Пожалуйста, проверьте по отрывку ниже, согласуются ли с ним три утверждения, и на каждое ответьте «да» или «нет», приведя решающие слова отрывка точной цитатой.
1. Русский maitre-nageur, спасший трех утопленников, по образованию филолог-японовед.
2. «Повесть о Сонечке» заняла около ста рукописных страниц.
3. Журнал «Наша Родина» издавался в Москве.

[Отрывок для чтения]

Купанье — волны. Плавать почти нельзя. Оно <море> мелкое, постепенное. За два дня было целых три утопленника, к<отор>ых всех троих спас русский maitre-nageur[278], юноша 21-го года, филолог-японовед. В прошлом году он спас целых 22 человека. Люди, не умеющие плавать, заходят по горло в воду и при первой волне — тонут. А волны непрерывные и сильные: здесь не залив, а совершенно открытое море».

Из Москвы Аля письмом сообщила о смерти Сонечки Голлидэй — началась работа МЦ над «Повестью о Сонечке». «Это было женское существо, которое я больше всего на свете любила». Вышла большая повесть: 230 рукописных страниц. Пойдет в «Русских записках». Ничего другого не писала, только письма.

В Москве Алины таланты оказались востребованы. Для начала в первом номере (август) просоветского журнала «Наша Родина» (бывший «Наш Союз»), издававшегося в Париже на деньги советского постпредства, опубликовано «письмо из СССР» — очерк «На Родине», почти анонимно, за подписью «Аля»: «Как я счастлива, что я здесь! И как великолепно сознание, что столько пройдено и что все — впереди! <…> На моих глазах Москва расправилась с изменой». В ночь с 11 на 12 июня 1937 года расстреляны Тухачевский, Примаков, Якир, Уборевич, Эйдеман и другие лжеучастники военно-фашистского заговора в Красной армии. Восторг Али изумил МЦ. Вскоре Аля начнет работать в выходящем на французском языке журнале «Revue de Moscou», у нее появится псевдоним Алис Феррон.

[/Отрывок для чтения]
[Набор записей]

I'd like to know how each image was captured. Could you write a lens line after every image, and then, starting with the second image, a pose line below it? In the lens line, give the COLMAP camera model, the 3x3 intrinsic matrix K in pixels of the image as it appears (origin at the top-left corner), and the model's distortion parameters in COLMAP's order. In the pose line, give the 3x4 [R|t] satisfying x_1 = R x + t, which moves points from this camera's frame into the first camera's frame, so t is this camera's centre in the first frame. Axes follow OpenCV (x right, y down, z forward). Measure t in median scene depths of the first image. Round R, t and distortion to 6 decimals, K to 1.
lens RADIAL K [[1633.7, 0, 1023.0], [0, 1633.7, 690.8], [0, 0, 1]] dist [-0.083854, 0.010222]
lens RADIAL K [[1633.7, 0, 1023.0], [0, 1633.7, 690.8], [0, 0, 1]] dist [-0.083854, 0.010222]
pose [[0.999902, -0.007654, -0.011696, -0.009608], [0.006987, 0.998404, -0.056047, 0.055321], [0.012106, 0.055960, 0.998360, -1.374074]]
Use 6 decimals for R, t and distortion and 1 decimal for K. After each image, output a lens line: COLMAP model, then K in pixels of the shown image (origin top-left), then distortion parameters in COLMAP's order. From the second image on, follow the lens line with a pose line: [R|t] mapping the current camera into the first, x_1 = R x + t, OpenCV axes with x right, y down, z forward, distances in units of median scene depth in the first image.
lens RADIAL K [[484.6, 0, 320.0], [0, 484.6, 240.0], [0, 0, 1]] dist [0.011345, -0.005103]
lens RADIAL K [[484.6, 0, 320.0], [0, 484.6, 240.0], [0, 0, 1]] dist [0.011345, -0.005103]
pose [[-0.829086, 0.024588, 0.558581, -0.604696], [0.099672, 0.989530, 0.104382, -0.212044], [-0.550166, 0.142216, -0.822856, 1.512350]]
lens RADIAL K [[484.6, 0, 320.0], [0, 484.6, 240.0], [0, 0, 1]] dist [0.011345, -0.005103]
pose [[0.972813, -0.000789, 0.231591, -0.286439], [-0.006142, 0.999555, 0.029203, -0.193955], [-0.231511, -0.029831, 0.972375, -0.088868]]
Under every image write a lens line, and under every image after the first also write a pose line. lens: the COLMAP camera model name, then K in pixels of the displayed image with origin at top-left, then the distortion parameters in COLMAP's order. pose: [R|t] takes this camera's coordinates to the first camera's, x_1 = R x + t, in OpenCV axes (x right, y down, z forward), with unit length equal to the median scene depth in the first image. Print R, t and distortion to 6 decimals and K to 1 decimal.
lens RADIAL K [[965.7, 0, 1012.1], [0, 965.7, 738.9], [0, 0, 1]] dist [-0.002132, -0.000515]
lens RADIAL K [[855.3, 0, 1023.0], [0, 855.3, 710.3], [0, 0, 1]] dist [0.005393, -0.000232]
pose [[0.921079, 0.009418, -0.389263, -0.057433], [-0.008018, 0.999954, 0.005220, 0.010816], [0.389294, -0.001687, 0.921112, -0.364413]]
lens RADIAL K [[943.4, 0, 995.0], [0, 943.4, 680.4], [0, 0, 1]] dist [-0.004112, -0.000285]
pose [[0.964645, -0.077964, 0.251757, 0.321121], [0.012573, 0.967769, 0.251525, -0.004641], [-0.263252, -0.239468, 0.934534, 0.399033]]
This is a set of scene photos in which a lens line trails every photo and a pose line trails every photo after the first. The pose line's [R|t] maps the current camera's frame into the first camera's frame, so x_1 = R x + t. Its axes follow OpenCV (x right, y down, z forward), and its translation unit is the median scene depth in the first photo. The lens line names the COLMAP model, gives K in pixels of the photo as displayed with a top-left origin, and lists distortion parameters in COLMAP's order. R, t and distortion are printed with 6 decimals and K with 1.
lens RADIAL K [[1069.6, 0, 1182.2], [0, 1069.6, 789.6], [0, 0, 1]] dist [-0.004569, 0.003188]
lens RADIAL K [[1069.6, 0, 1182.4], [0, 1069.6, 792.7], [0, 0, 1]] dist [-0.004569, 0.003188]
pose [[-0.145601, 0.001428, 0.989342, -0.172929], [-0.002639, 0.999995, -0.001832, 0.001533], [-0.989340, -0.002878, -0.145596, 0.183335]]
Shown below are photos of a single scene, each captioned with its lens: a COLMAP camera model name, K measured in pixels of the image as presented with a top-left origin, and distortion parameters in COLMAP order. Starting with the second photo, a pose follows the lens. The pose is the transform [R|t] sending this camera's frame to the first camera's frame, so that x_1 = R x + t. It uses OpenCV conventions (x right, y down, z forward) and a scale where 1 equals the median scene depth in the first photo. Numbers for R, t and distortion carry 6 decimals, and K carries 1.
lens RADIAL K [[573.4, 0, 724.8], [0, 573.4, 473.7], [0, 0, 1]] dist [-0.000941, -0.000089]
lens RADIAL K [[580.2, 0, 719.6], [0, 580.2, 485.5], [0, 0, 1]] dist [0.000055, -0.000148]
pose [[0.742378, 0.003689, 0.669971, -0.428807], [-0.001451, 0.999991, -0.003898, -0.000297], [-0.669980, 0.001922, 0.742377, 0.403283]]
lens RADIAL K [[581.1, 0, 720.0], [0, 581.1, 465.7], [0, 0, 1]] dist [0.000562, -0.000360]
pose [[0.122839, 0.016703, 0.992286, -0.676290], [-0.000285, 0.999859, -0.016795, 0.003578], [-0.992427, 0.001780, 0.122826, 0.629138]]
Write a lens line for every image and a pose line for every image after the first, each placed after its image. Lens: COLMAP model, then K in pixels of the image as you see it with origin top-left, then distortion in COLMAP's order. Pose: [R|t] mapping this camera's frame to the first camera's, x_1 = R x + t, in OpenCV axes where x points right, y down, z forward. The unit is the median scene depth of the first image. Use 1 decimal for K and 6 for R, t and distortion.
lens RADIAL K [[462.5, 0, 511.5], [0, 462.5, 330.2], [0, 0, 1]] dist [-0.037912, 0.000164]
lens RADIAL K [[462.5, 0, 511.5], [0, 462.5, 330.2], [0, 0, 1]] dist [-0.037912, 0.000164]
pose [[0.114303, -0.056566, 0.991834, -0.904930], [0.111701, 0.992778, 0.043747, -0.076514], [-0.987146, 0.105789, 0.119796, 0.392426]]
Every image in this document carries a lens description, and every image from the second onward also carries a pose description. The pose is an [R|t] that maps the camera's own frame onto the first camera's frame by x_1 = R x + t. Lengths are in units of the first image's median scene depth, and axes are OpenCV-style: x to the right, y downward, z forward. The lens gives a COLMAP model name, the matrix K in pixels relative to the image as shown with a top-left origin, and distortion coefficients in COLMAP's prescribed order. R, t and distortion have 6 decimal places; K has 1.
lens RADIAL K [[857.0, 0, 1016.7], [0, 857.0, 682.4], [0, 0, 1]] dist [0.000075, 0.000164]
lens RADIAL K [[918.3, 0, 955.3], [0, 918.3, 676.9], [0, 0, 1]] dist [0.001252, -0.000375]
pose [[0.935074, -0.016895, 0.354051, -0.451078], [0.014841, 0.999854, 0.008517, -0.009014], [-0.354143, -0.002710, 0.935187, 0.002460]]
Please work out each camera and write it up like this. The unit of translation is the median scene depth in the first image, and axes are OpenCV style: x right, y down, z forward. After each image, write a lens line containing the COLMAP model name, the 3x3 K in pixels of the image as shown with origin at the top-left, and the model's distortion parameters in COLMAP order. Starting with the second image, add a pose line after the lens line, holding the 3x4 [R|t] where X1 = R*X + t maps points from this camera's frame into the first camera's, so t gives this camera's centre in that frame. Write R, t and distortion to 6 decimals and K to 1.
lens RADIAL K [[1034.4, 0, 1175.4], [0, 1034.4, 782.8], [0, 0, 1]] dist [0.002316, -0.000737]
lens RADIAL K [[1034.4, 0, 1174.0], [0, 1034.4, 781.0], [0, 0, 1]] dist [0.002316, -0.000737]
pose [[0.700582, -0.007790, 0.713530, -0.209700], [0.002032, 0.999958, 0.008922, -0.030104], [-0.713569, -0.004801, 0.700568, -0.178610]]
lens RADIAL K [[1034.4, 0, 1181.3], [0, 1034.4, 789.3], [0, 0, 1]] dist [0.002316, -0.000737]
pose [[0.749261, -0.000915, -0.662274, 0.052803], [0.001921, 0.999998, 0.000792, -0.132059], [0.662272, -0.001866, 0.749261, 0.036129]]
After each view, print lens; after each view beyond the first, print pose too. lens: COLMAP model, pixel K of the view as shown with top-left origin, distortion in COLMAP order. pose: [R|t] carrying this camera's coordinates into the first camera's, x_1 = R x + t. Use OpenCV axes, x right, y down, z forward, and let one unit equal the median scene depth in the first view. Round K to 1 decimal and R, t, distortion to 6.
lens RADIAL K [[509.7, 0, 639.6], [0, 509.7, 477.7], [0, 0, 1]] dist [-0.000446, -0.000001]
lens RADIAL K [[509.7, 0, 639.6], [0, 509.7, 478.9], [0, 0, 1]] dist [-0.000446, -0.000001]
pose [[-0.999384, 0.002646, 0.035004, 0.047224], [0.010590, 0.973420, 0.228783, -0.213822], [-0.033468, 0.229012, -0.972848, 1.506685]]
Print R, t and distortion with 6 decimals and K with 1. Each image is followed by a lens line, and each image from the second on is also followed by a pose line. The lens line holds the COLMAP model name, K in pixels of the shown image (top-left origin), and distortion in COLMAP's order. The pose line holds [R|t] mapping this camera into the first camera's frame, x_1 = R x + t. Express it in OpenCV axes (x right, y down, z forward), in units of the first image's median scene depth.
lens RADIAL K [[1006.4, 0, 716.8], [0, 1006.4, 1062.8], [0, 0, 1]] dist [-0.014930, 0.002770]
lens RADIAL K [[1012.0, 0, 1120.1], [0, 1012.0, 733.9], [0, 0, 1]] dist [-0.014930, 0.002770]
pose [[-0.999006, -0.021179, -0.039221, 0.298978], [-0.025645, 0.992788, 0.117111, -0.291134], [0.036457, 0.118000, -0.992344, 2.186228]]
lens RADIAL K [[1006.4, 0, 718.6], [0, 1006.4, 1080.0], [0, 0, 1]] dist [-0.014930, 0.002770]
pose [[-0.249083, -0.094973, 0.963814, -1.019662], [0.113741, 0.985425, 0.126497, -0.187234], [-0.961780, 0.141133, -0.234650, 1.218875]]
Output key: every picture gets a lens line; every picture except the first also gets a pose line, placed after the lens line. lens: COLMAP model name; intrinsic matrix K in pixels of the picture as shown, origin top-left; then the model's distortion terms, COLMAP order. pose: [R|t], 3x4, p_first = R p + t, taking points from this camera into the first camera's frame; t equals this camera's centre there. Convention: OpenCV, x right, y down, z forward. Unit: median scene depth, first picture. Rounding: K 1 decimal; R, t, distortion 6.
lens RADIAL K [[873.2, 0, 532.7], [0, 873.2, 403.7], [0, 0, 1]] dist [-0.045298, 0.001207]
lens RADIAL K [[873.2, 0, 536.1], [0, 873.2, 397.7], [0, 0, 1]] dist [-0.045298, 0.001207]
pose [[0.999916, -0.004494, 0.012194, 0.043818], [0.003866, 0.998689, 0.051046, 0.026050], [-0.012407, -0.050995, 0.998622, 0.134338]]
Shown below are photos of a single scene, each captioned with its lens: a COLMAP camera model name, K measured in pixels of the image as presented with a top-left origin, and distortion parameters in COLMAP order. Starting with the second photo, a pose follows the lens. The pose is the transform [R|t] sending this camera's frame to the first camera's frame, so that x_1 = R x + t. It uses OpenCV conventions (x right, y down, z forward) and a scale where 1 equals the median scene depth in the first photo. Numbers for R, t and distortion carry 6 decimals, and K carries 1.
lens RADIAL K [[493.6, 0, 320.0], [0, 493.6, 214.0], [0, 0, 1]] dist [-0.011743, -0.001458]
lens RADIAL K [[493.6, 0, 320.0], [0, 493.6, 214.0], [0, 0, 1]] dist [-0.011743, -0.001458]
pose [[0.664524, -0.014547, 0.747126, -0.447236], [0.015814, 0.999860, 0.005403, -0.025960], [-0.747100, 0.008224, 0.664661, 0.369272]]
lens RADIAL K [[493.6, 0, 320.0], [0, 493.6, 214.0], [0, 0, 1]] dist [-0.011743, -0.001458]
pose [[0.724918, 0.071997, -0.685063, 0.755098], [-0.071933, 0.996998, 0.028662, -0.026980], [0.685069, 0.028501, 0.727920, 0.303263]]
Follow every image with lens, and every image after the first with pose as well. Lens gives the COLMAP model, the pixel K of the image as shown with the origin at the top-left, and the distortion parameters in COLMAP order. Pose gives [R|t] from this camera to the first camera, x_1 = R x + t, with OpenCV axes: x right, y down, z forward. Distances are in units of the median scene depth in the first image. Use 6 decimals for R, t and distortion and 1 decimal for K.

[/Набор записей]

■ Результат задания
1. Да: «русский maitre-nageur[278], юноша 21-го года, филолог-японовед».
2. Нет: «230 рукописных страниц».
3. Нет: «издававшегося в Париже на деньги советского постпредства».